>>>>>
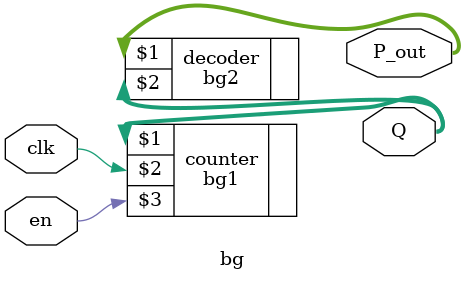
<source format=v>
module bg (P_out, Q, clk, en);
	input clk, en;
	output [2:0] P_out;
	output [2:0] Q;
	
	bg1 counter (Q, clk, en);    //八进制计数器
	bg2 decoder ( P_out, Q);    //译码器
	
endmodule
</source>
<<<<<
▸ **Task directions**
Tail of the listing, starting at the line with "output [2:0] Q;" and ending at the last line: output it exactly and add nothing.

▸ **Response to this task**
	output [2:0] Q;
	
	bg1 counter (Q, clk, en);    //八进制计数器
	bg2 decoder ( P_out, Q);    //译码器
	
endmodule
</source>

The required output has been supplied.